Is the only solution to modify each table and query, or is there a better way? Any pointers, suggestions or prayers would be welcome.
This is classic asp, running on IIS6, against an oracle database.
Update: Here's a user scenario.
We have users, managers, directors, and VPs. The managers can see data created by users who report to them, but not users who report to other managers. Users can't see data created by any managers. Same thing with directors - they can see down, but their reports can't see up.
This sounds like an ideal time to implement row-level security. Oracle has a package DBMS_RLS that allows you to define arbitrary access policies that can be applied to one or more tables that limit what rows a particular user is allowed to see. Conceptually, when a user issues a query with no filters on a protected table, i.e.
SELECT *
FROM my_table
Oracle automatically and transparently inserts a WHERE clause defined by your security policy that limits the result set. You shouldn't need to make any changes to the SQL your application is executing.
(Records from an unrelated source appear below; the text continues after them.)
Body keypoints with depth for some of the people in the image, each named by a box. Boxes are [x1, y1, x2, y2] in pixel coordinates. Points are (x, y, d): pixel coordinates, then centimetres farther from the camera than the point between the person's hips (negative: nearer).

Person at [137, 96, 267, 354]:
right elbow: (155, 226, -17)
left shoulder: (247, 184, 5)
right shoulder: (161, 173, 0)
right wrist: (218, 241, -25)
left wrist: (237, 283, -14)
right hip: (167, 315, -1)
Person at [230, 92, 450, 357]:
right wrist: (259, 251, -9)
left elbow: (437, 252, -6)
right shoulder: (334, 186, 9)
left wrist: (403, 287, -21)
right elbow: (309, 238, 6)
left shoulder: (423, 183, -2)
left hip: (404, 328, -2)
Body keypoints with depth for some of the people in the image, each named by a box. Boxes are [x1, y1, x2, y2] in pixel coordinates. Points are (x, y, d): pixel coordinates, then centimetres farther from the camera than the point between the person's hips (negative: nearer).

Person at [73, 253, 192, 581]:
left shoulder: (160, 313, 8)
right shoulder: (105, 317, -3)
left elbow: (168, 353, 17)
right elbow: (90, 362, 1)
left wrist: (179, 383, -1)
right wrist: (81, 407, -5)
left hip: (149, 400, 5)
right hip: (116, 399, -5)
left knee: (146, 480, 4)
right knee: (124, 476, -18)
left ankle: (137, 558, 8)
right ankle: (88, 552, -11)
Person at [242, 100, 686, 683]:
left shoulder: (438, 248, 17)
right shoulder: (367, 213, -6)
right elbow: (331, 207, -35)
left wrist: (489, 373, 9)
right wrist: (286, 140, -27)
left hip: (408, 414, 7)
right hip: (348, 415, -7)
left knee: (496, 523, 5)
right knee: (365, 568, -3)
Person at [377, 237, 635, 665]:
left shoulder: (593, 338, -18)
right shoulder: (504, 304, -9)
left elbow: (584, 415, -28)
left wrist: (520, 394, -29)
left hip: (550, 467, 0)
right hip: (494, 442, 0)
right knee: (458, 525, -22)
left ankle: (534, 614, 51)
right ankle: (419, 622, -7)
Assuming you need maximum granularity, the ability to "grant" each and any row to any of very many users, then you have a many-to-many relation, yes?
So apply the following pattern:
Add a tables of users.
Then, for each restricted table, so the following:
Rename it tablename + "_base".
create a many-to-many table that
associates that table's id with a
user id, called tablename +
"allowed_user".
create a view with the name table
name that joins tablename_base to
table_name_allowed_user, with a
select* from tablename_base and
user_id from tablename_allowed_user.
This view should meet Oracle's
requirements rto be "inherently
updatable."
Now comes the hard part. You need to add "and user_id = $user_id" to every query. Find the various functions you're using to make queries. Wrap those function(s) in ones that gets the user id from the session and add that predicate.
One passable way to do this is to read select string, find the all "where"s (for subqueries there may be more that one), and replace it with "where (user = $user) and ". For queries that don't have a where, you'll need to insert this before any "group by" or "order by". This is fragile, so obviously you'll test that this works for all pages (you have an automated test for all pages, right?), and add hacks to cover special cases.
"update" statements won't have to change; "inserts" will presumably insert both to the view and then do a separate insert to the table's "allow_user" table with the id of the inserting user, to automatically grant teh inserting user acces to what he inserted.
If your number of users is more limited, or you're restricting types of users, you can go with a strategy of multiple views named for the user or type; then you'd replace tables names in the queries with the appropriate views.